→ REQUEST
If a record holds a picture, leave the picture out and restate everything else word for word.

───── LISTED RECORDS

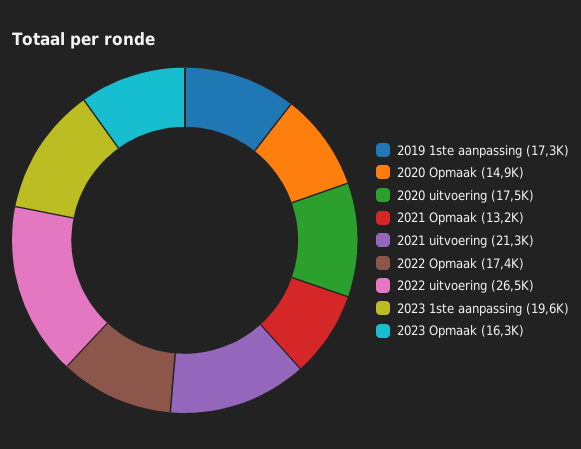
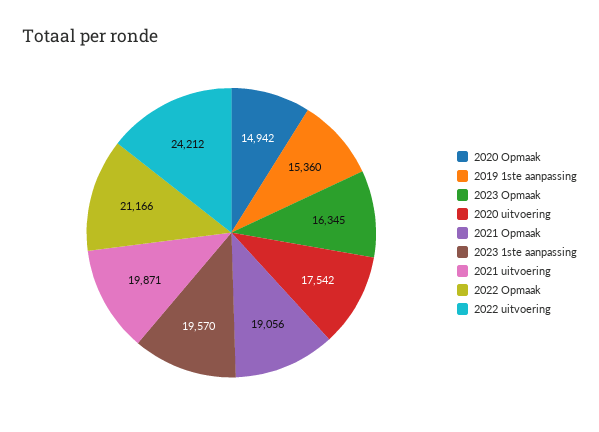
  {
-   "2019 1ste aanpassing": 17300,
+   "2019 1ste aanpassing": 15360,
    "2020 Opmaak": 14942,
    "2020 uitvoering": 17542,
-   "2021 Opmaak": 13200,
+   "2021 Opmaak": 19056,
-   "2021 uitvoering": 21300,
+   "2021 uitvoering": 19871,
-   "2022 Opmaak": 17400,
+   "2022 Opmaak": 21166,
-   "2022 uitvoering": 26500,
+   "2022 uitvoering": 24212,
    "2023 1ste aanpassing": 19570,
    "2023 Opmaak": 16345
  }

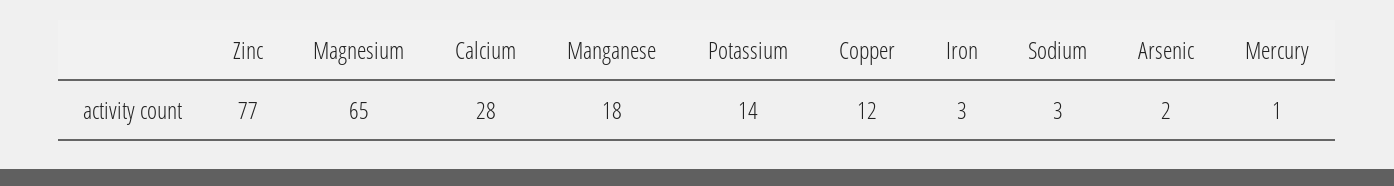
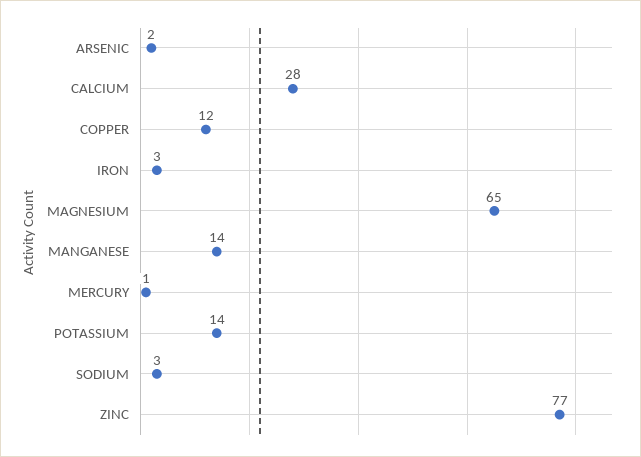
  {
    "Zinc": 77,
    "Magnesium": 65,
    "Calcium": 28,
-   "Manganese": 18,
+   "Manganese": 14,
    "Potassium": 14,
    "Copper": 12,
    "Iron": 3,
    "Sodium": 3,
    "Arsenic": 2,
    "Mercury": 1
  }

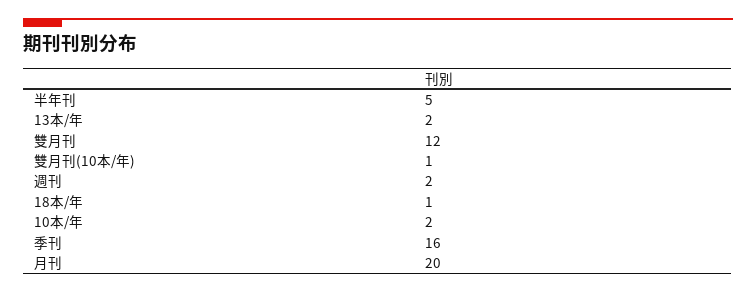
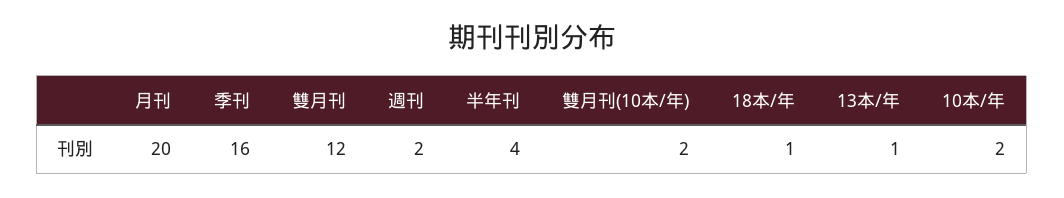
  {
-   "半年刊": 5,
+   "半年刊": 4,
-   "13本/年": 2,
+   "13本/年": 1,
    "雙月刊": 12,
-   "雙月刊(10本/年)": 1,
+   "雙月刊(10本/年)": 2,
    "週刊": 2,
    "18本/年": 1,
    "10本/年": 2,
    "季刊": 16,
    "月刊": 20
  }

──────────

→ WRITTEN REPLY
  {
-   "2019 1ste aanpassing": 17300,
+   "2019 1ste aanpassing": 15360,
    "2020 Opmaak": 14942,
    "2020 uitvoering": 17542,
-   "2021 Opmaak": 13200,
+   "2021 Opmaak": 19056,
-   "2021 uitvoering": 21300,
+   "2021 uitvoering": 19871,
-   "2022 Opmaak": 17400,
+   "2022 Opmaak": 21166,
-   "2022 uitvoering": 26500,
+   "2022 uitvoering": 24212,
    "2023 1ste aanpassing": 19570,
    "2023 Opmaak": 16345
  }

  {
    "Zinc": 77,
    "Magnesium": 65,
    "Calcium": 28,
-   "Manganese": 18,
+   "Manganese": 14,
    "Potassium": 14,
    "Copper": 12,
    "Iron": 3,
    "Sodium": 3,
    "Arsenic": 2,
    "Mercury": 1
  }

  {
-   "半年刊": 5,
+   "半年刊": 4,
-   "13本/年": 2,
+   "13本/年": 1,
    "雙月刊": 12,
-   "雙月刊(10本/年)": 1,
+   "雙月刊(10本/年)": 2,
    "週刊": 2,
    "18本/年": 1,
    "10本/年": 2,
    "季刊": 16,
    "月刊": 20
  }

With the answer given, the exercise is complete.